A few questions came up in our recent blog post, where we discuss XML-RPC brute force attacks, about disabling XML-RPC on WordPress. To allay any confusion, we thought we would describe exactly what XML-RPC does and whether you should consider disabling it.
XML-RPC on WordPress is actually an API or “application program interface“. It gives developers who make mobile apps, desktop apps and other services the ability to talk to your WordPress site. The XML-RPC API that WordPress provides gives developers a way to write applications (for you) that can do many of the things that you can do when logged into WordPress via the web interface. These include:
- Publish a post
- Edit a post
- Delete a post.
- Upload a new file (e.g. an image for a post)
- Get a list of comments
- Edit comments
For a full list of the WordPress API functions available to developers via XML-RPC, take a look at this page on the WordPress codex.
If you disable the XML-RPC service on WordPress, you lose the ability for any application to use this API to talk to WordPress.
Lets use an example to illustrate: You have an app on your iPhone that lets you moderate WordPress comments. Someone advises you to disable XML-RPC. Your iPhone app suddenly stops working because it can no longer communicate with your website using the API you just disabled.
To us, disabling XML-RPC comes with a cost. You are disabling a major API in WordPress. We briefly provided this capability, but removed the feature because WordPress’s own API abuse prevention has improved. Furthermore, providing the ability to disable XML-RPC caused confusion among users when their applications broke because they could not access the API.
Jetpack is one of the most popular plugins for WordPress and relies heavily on XML-RPC to provide its features. It is developed by Automattic, makers of WordPress.
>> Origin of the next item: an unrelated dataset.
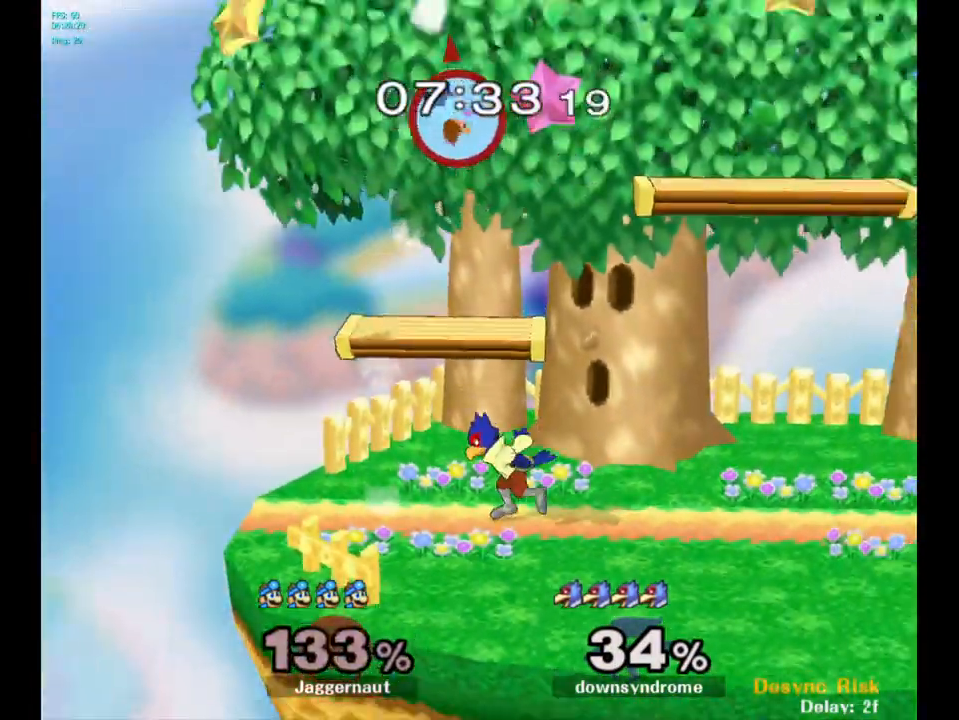
{"buttons": [], "left_stick": "left", "right_stick": "center", "events": [[50, "left_stick", "left"]]}
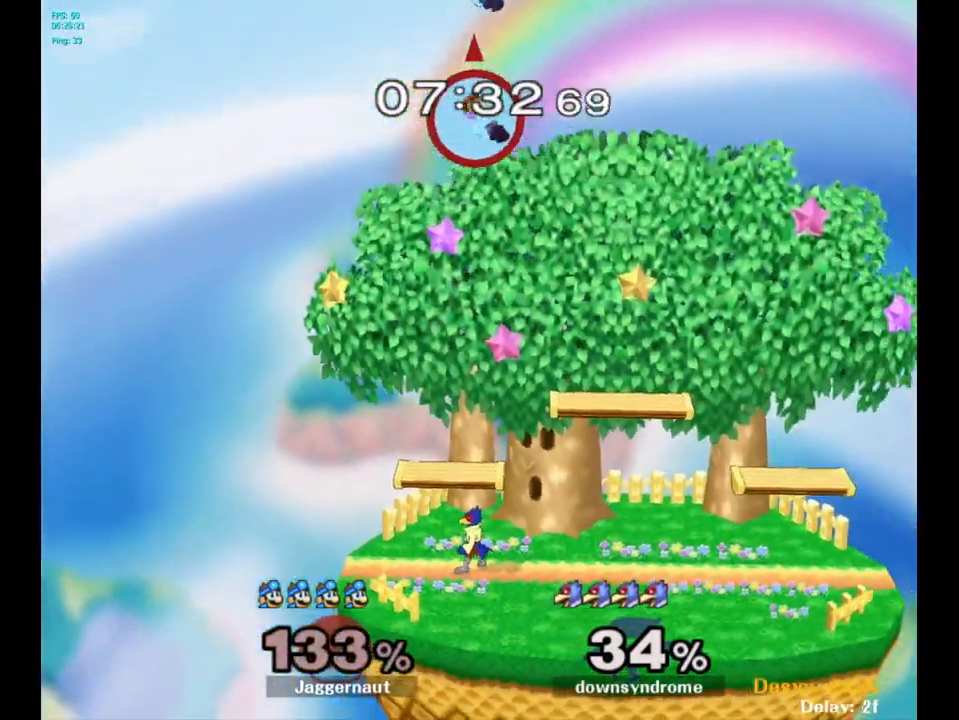
{"buttons": [], "left_stick": "right", "right_stick": "center", "events": [[250, "left_stick", "center"], [433, "left_stick", "right"]]}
If you visit the “Known Issues” page for Jetpack, you’ll notice they discuss how certain security plugins can impact Jetpack features if you use them to disable XML-RPC.
The following two kinds of attacks on XML-RPC have received press coverage during the past 2 years.
- DDoS via XML-RPC pingbacks. This is actually not a very effective form of DDoS and anti-spam plugins like Akismet have gotten good at spotting this kind of abuse.
- Brute force attacks via XML-RPC. These are completely ineffective if you’re using Wordfence because we simply block the attacker after they reach the login attempt limit.
If you still want to disable XML-RPC, there are several plugins to choose from in the official WordPress repository. You will lose any XML-RPC API functionality that your applications rely on. We don’t disable XML-RPC on our own sites.